If this is the case then try re-angling the microphones. Also if the FOH speakers are that far back on the stage do you actually need to use monitors.

Also check the position of the microphones in relation to where the monitors are.


----------



## soundop (Mar 19, 2006)

ok weve triedd that and we dont have a monitor eq but they should be farther up stage rater then on the area where the pit is (we have some stuff over our pit to make more stage area when we dont need the pit) but it is the speakers going into the mics but turning the gain down dosent do any thing, its the people have to stand in one area.


----------



## MircleWorker (Mar 21, 2006)

I know this is Kinda old

To fix that is to move your mics upstage.

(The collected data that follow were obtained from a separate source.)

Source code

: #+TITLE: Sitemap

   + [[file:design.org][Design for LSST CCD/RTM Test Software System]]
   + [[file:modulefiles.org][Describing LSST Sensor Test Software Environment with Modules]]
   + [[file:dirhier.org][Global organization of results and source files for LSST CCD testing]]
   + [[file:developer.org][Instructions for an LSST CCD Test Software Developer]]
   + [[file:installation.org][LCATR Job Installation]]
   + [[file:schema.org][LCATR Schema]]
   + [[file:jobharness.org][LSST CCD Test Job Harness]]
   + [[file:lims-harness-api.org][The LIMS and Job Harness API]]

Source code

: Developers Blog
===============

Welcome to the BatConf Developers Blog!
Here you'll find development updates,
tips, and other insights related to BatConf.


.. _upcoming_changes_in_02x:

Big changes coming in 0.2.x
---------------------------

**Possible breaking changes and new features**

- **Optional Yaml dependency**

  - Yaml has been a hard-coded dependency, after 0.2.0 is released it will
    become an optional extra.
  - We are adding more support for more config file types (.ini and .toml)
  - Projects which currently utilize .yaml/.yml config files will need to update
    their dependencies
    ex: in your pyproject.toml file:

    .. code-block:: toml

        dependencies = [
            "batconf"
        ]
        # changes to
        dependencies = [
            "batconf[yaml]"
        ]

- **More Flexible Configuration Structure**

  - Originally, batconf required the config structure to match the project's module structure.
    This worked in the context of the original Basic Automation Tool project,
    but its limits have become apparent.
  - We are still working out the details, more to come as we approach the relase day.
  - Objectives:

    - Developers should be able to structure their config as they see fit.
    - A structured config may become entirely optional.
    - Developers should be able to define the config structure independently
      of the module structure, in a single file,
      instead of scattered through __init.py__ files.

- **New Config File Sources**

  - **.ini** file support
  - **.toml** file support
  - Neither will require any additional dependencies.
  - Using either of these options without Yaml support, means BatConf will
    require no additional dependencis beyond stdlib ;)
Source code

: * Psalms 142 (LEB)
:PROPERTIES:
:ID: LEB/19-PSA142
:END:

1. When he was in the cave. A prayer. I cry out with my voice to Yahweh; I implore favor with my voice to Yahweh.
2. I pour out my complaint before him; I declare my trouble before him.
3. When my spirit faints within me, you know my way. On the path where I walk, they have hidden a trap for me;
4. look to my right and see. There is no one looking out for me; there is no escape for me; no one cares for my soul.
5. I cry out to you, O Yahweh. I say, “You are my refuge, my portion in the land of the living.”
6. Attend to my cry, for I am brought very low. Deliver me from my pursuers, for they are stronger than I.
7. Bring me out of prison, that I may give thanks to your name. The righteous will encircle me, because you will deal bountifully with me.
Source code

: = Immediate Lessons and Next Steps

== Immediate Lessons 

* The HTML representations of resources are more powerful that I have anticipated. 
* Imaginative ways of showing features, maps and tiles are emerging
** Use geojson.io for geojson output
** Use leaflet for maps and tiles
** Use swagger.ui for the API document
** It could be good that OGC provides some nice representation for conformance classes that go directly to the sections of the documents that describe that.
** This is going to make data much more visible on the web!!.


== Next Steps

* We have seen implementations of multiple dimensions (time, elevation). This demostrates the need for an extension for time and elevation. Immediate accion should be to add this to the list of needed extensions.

But, you said that is a problem. so the other solution is to put graphic EQ's on the monitor system. 

use the EQ's on the soundboard, keep in mind that this will effect over all tone quality.


----------



## saxman0317 (Apr 10, 2006)

i try to not mess with moniter EQs unless nessicary because that affects the over all tonality that the preformers are acting at. Its deffinatly a pain as an instrmentalist. But, if you just need to get longer cords, they make 1/4 to 1/4 adapters, sure you going to sacrifice some quality, but its only moniters.


----------